CINEMA PARADISO REVIEWED
“Cinema Paradiso” is one of the first serious movies to make an impression on me. Thank you to the Vogue Theater for providing a venue for 10-12 year olds to watch this when it first hit theaters. From that Priest ringing that incessant bell to the love of rebuilding a movie palace, every note of Paradiso rings true. Well, that is until the Director’s Cut became available on video. Normally, I welcome 50 new minutes of a film that I love. 50 is more and more is better…isn’t it?
No. Spending too much time in a theater with a movie about a theater takes viewers deeper into a rabbit hole that wasn’t terribly deep. Coming-of-age stories set in Post WWII Italy scratch a certain itch when tackling matters of aesthetic value. When a creator decides that an audience needs to stay longer in moments…you’re breaking the magic.
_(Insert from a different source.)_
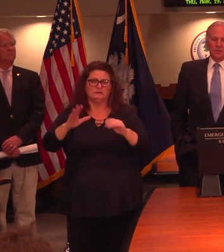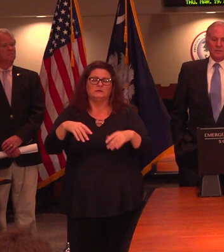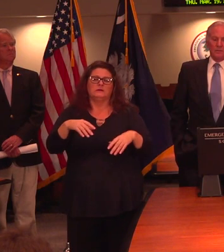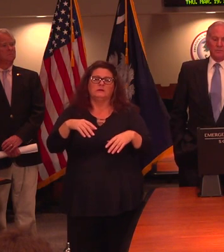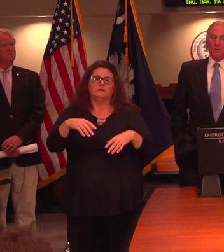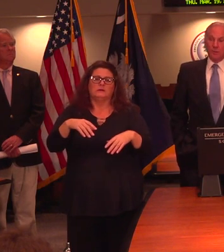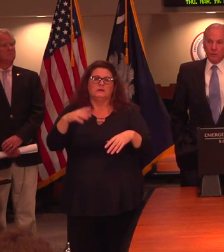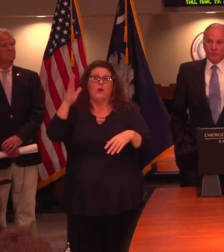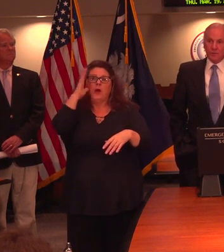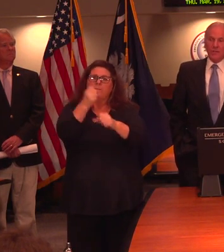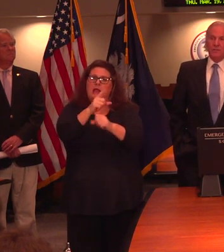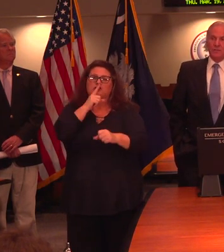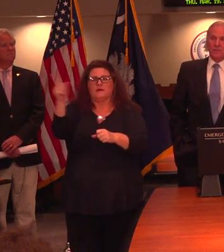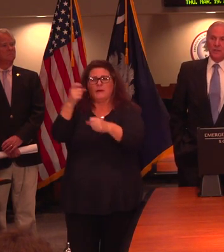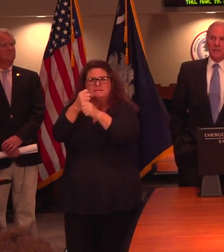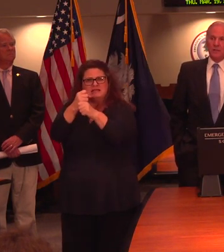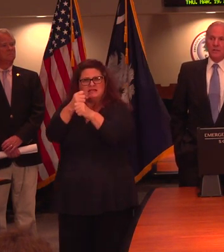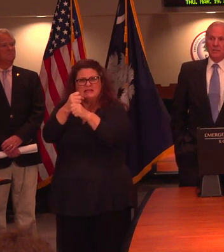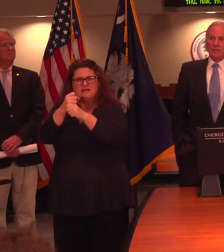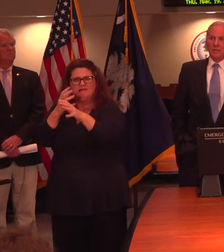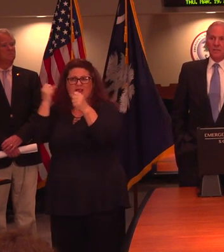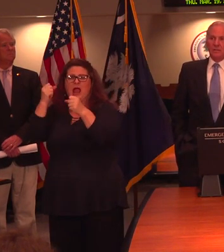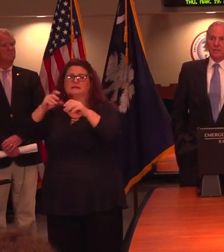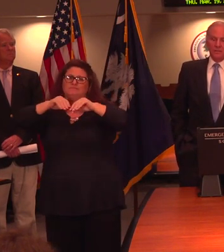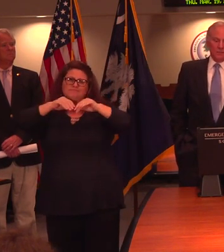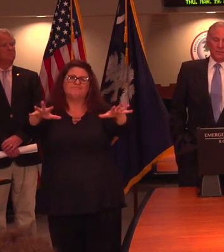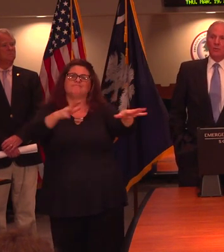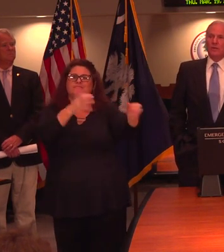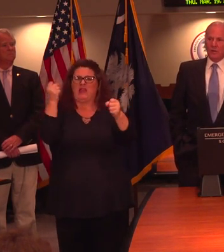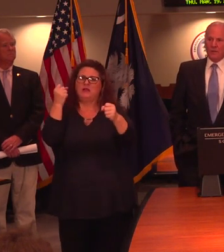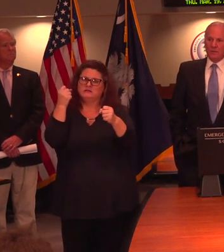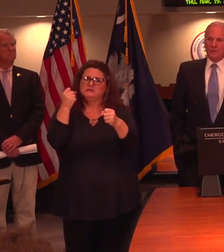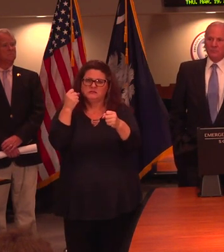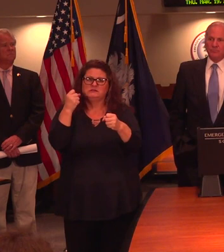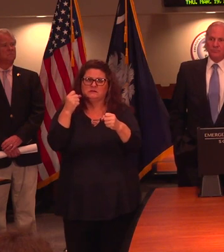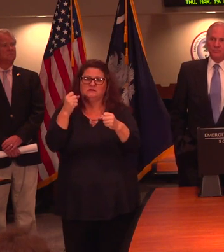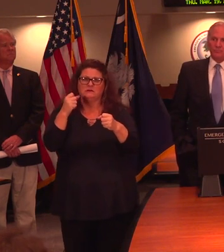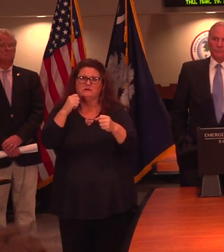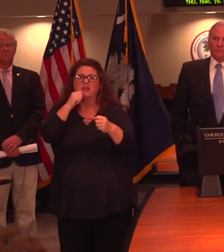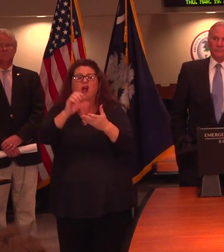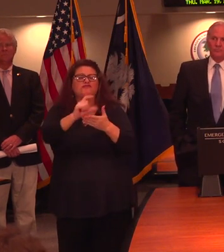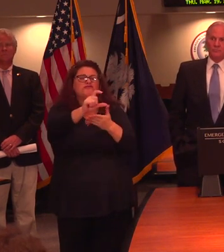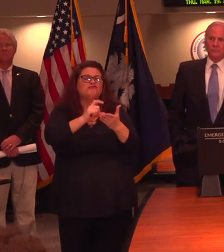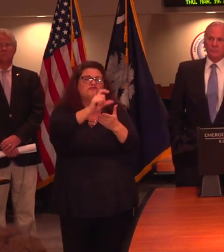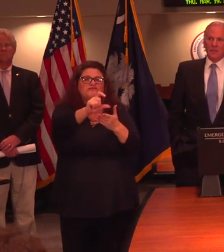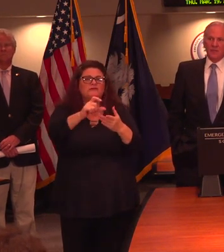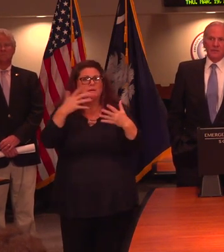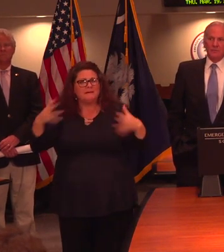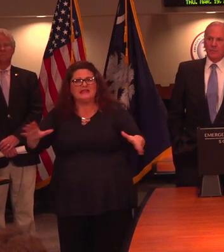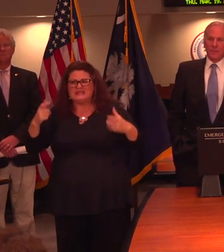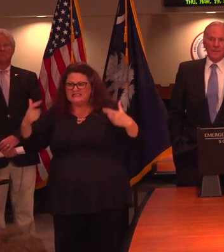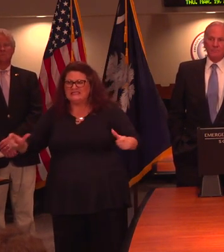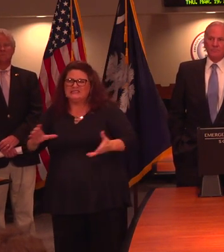produced and disseminated in great quantities. Would that be just to hospitals or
The film finds its strength when Salvatore returns home in the 1970s to see his Cinema after decades away.
Beauty is truth, but truth is fleeting. As Salvatore accepts his childhood for what it was and tries to make peace with a predestined life, the audience gets it. Spending too long in the past births nostalgia. That kind of nostalgia leads to things like Buzzfeed. Never let your personal Cinema become that monstrosity.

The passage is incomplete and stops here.